U.S. efforts to achieve universal healthcare coverage began with progressive healthcare reformers who supported Theodore Roosevelt for president in 1912. This attempt did not go anywhere when Roosevelt was defeated. Franklin Roosevelt initially included a national healthcare program in the Social Security Act of 1935. He removed it when he encountered opposition from the AMA and others.Harry Truman tried in 1945 and again in 1947. However, the opposition quickly labeled his proposals "socialized medicine," which, given the sentiment of the time, killed it. Lyndon Johnson did manage to achieve incremental progress by passing Medicare and Medicaid in 1965. Bill Clinton made a failed attempt with "Hillarycare" in 1993. Subsequently, Barack Obama succeeded in passing the Affordable Care Act in 2010, the adoption of which has led to contentious partisan arguments ever since. Although not perfect, implementation of ACA led to a reduction of the number uninsured citizens to roughly 28 million.Nevertheless, political opponents in Congress voted more than 60 times to attempt to repeal this law, something President Trump apparently intends to pursue again.

Supporters of universal access to healthcare argue that healthcare is a right, and should not be run like a business. They point out that the U.S. is the only developed country in which the population needs to worry about the cost and coverage of healh insurance.Comparisons are made with countries like Denmark and the United Kingdom.

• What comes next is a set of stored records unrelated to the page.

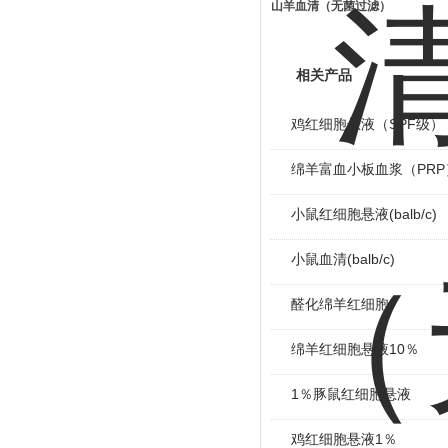
山羊血清（无菌过滤）
相关产品
鸡红细胞悬液（SPF级）
绵羊富血小板血浆（PRP
小鼠红细胞悬液(balb/c)
小鼠血清(balb/c)
醛化绵羊红细胞
绵羊红细胞悬液10％
1％豚鼠红细胞悬液
鸡红细胞悬液1％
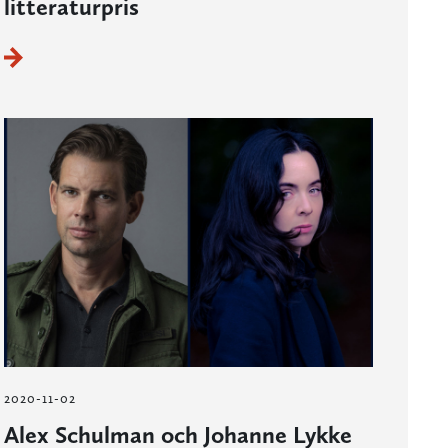
litteraturpris
2020-11-02
Alex Schulman och Johanne Lykke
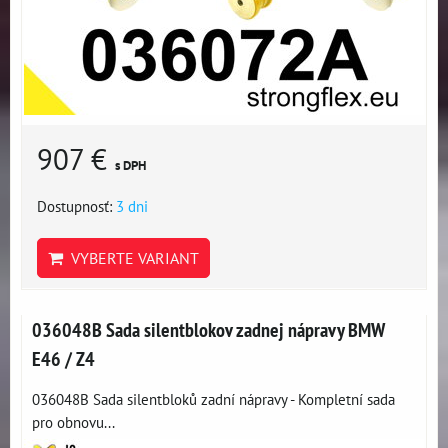
907 €
s DPH
Dostupnosť:
3 dni
VYBERTE VARIANT
036048B Sada silentblokov zadnej nápravy BMW
E46 / Z4
036048B Sada silentbloků zadní nápravy - Kompletní sada
pro obnovu...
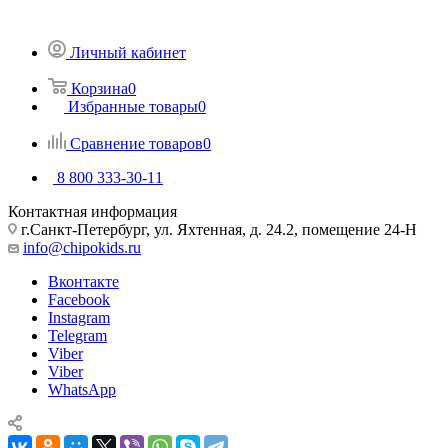
Личный кабинет
Корзина
0
Избранные товары
0
Сравнение товаров
0
8 800 333-30-11
Контактная информация
г.Санкт-Петербург, ул. Яхтенная, д. 24.2, помещение 24-Н
info@chipokids.ru
Вконтакте
Facebook
Instagram
Telegram
Viber
Viber
WhatsApp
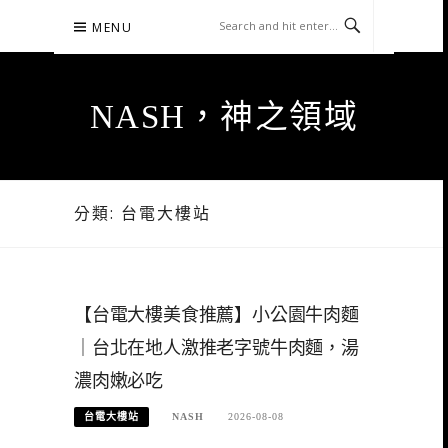
Skip
MENU
to
content
NASH，神之領域
分類:
台電大樓站
【台電大樓美食推薦】小公園牛肉麵
｜台北在地人激推老字號牛肉麵，湯
濃肉嫩必吃
台電大樓站
NASH
2026-08-08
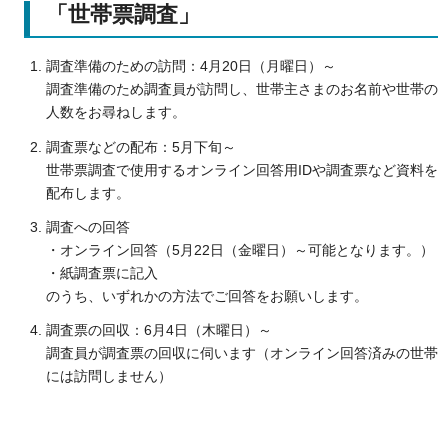
「世帯票調査」
調査準備のための訪問：4月20日（月曜日）～
調査準備のため調査員が訪問し、世帯主さまのお名前や世帯の
人数をお尋ねします。
調査票などの配布：5月下旬～
世帯票調査で使用するオンライン回答用IDや調査票など資料を
配布します。
調査への回答
・オンライン回答（5月22日（金曜日）～可能となります。）
・紙調査票に記入
のうち、いずれかの方法でご回答をお願いします。
調査票の回収：6月4日（木曜日）～
調査員が調査票の回収に伺います（オンライン回答済みの世帯
には訪問しません）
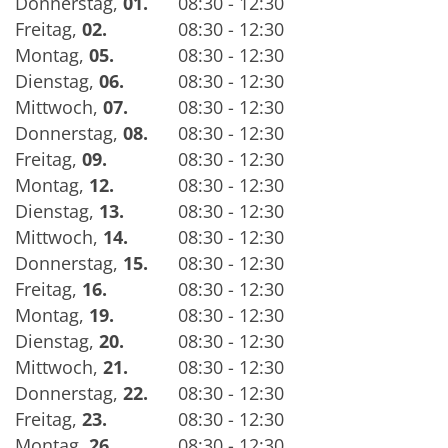
Donnerstag
,
01.
08:30 - 12:30
Freitag
,
02.
08:30 - 12:30
Montag
,
05.
08:30 - 12:30
Dienstag
,
06.
08:30 - 12:30
Mittwoch
,
07.
08:30 - 12:30
Donnerstag
,
08.
08:30 - 12:30
Freitag
,
09.
08:30 - 12:30
Montag
,
12.
08:30 - 12:30
Dienstag
,
13.
08:30 - 12:30
Mittwoch
,
14.
08:30 - 12:30
Donnerstag
,
15.
08:30 - 12:30
Freitag
,
16.
08:30 - 12:30
Montag
,
19.
08:30 - 12:30
Dienstag
,
20.
08:30 - 12:30
Mittwoch
,
21.
08:30 - 12:30
Donnerstag
,
22.
08:30 - 12:30
Freitag
,
23.
08:30 - 12:30
Montag
,
26.
08:30 - 12:30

In Denmark the underlying principle of its healthcare law is a "government obligation to promote the health of its population and prevent and treat illness, suffering and functional limitations. This includes ensuring high quality care, easy and equal access to care, service integration, choice, transparency, access to information and short waiting times." (Karsten Vrangbaek, "The Danish Health Care System," University of Copenhagen).All Danish residents are automatically entitled to publicly financed healthcare, largely free. Its system is 84.2% publicly financed, supported by an 8% national health tax. Healthcare spending per capita - 2014 numbers - is $5012 per year, about half of what it is in theU.S.

The U.K. picture is very similar. Its National Health Service, a single-payer system paid for with payroll taxes, guarantees care for all, and includes everything from ambulance rides, emergency room visits to long hospital stays, complex surgery, radiation and chemotherapy. It also spends less than half of what Americans spend per person on healthare, yet, life expectncy in Britain is higher than in the U.S. The NHS remains the most popular institution in the U.K., more popular than the military or royal family. A 2014 report by the Commonwealth Fund concluded that the U.K. was ranked as having the best healthcare system in the world overall. ("Mirror, mirror on the wall, 2014 update: How the U.S. healthcare system compares internationally.")

The arguments in favor of universal healthcare are powerful. While an erstwhile pipe dream may have gone mainstream, articulating the pros and cons of adopting a Medicare for all system, and actually getting a law enacted may look easy compared to implementing it.Yet, many seem to think that we are collectively moving closer to a Medicare for all system, which would signify a seismic shift, affecting the lives of of millions, and nearly one-fifth of our economy.

Killing Obamacare without offering a suitable replacement won't get us there.